No runs, now no hits for Ponson

Nomo gem just latest lack of support for O's hard-luck pitcher

April 10, 2001|By Roch Kubatko | Roch Kubatko,SUN STAFF

A lack of run support hurt Orioles pitcher Sidney Ponson during the second half of last season, when quality starts repeatedly went unrewarded. One appearance into a new year, his demands have been lowered. He'll gladly settle for a few hits.

Even one would be progress.

Ponson had the misfortune of stepping on the mound the same night as Boston's Hideo Nomo, who tossed his second career no-hitter in Wednesday's 3-0 victory over the Orioles. If timing is everything, Ponson's couldn't have been worse.

He threw well enough to win, just as he did so many times over his last 14 appearances of 2000, when the Orioles averaged 2.57 runs and Ponson went 4-9. Brian Daubach homered with one on in the third inning, the only runs off Ponson until the Red Sox's first baseman took him deep again leading off the eighth.

Two earned runs and four hits in 7 1/3 innings. Ten strikeouts and only one walk. Few mistakes among his 103 pitches. And one unavoidable loss, with Nomo demanding that Ponson be perfect or suffer the consequences.

Frustrating?

"Oh definitely, but you have to tip your hat to Nomo," Ponson said. "Who expected him to come out and do that? It happens once in a blue moon."

Or at least once during a Ponson start, the earliest no-hitter by date in baseball history. Maybe it was a full moon.

"Daubach hit a good changeup out," Ponson said. "That's the only thing they needed.

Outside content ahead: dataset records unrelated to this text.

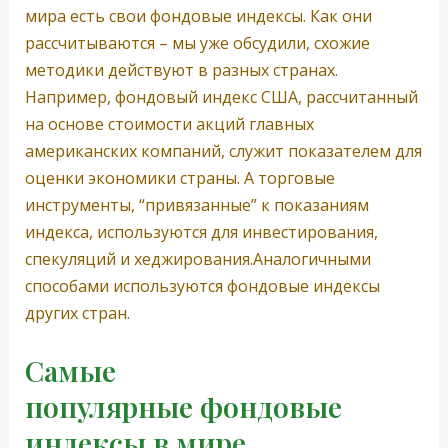
мира есть свои фондовые индексы. Как они
рассчитываются – мы уже обсудили, схожие
методики действуют в разных странах.
Например, фондовый индекс США, рассчитанный
на основе стоимости акций главных
американских компаний, служит показателем для
оценки экономики страны. А торговые
инструменты, “привязанные” к показаниям
индекса, используются для инвестирования,
спекуляций и хеджирования.Аналогичными
способами используются фондовые индексы
других стран.
Самые
популярные фондовые
индексы в мире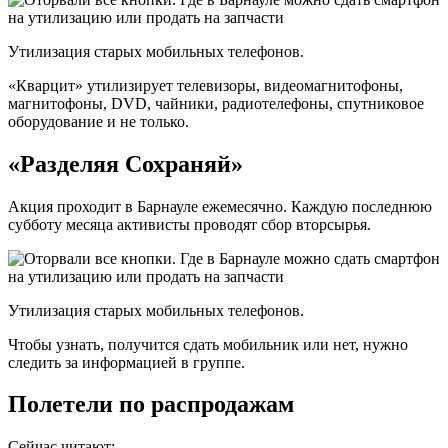
Утилизация старых мобильных телефонов.
«Кварцит» утилизирует телевизоры, видеомагнитофоны,
магнитофоны, DVD, чайники, радиотелефоны, спутниковое
оборудование и не только.
«Разделяя Сохраняй»
Акция проходит в Барнауле ежемесячно. Каждую последнюю
субботу месяца активисты проводят сбор вторсырья.
Утилизация старых мобильных телефонов.
Чтобы узнать, получится сдать мобильник или нет, нужно
следить за информацией в группе.
Полетели по распродажам
Сейчас читают:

That was the game. I'm pretty happy with the way I threw, but we lost. We'll see what happens in Boston."

That would be tonight, when Ponson is given another chance against the Red Sox. Maybe the results will improve. His timing sure hasn't, not with Nomo again opposing him.

"That's the nature of this game," Ponson said. "You never know what's going to happen. It's over with and I just have to look forward to my next start."

His first one didn't come on Opening Day, as he once had hoped. Ponson planned on flying in his mother from Aruba if given the assignment, but it went to Pat Hentgen, who signed as a free agent in December after going 15-12 for the St. Louis Cardinals. Hentgen responded by allowing one run in 8 2/3 innings, but he didn't get the decision in a 2-1 victory that wasn't secured until the 11th.

"I knew as soon as we signed Hentgen that he was pretty much going to be the Opening Day starter," said Ponson, again treating his fate with a dismissive shrug of the shoulders. "What he's done in his career, you have to give him respect. As long as he's been in the league, winning a Cy Young, you have to give it to him."

The Orioles have given Ponson a different responsibility. Beginning his fourth major-league season, he's become the No. 2 starter on a staff that lost ace Mike Mussina to free agency and Scott Erickson to an elbow injury. Ponson, 24, moved up to that slot last year because of Erickson's health issues - he underwent ligament-transplant surgery in August and could miss most of the season - but it's the first time he's been projected there so early.

If there's more pressure on Ponson, a greater urgency to tap deeper into his vast potential, he hasn't noticed it. Or perhaps what he sees doesn't intimidate him.

"No. 1, 2, 3, whatever. It doesn't matter," he said. "When you have the ball, you have to do your job. That's how I approach the game. The day I pitch, I have to go out there and get outs."

"I think Sidney's highly motivated to win," said his agent, Barry Praver, who negotiated the $2.1 million, one-year contract that Ponson signed in February to avoid an arbitration hearing. "He's a fierce competitor, a warrior if you will. And I think his intensity on the mound will be the same every game, regardless of the circumstances."

Talk of Ponson taking the next step in his career - one that would produce many more victories than the nine he manufactured last season - has become commonplace at Camden Yards, like expensive crab cakes and front office bashing. Despite his assortment of plus-pitches, Ponson hasn't finished with a record above .500 since going 7-6 at Single-A Frederick in 1996. He has 12 complete games over the past two seasons, but also has allowed 65 home runs.

"When somebody asks the question, `Is this a big year or an important year for Sidney?' well, every year is an important year for Sidney, just like every other ballplayer," Praver said. "It's something they gear up for over the winter. This is what they do every day for a living."

But they don't all carry the same expectations. They don't all excite and disappoint an organization with the same maddening regularity.

"Whatever people think, I don't dwell on it," Ponson said. "I'm just going to go out there and let my pitching do the talking. That's the way I look at it."

Ponson's fourth season has brought a fourth pitching coach, Mark Wiley, who used January's FanFest as an opportunity to get better acquainted with the Aruban right-hander. Wiley learned a lot more about him in spring training, when he determined that Ponson had the stuff to win 20 games.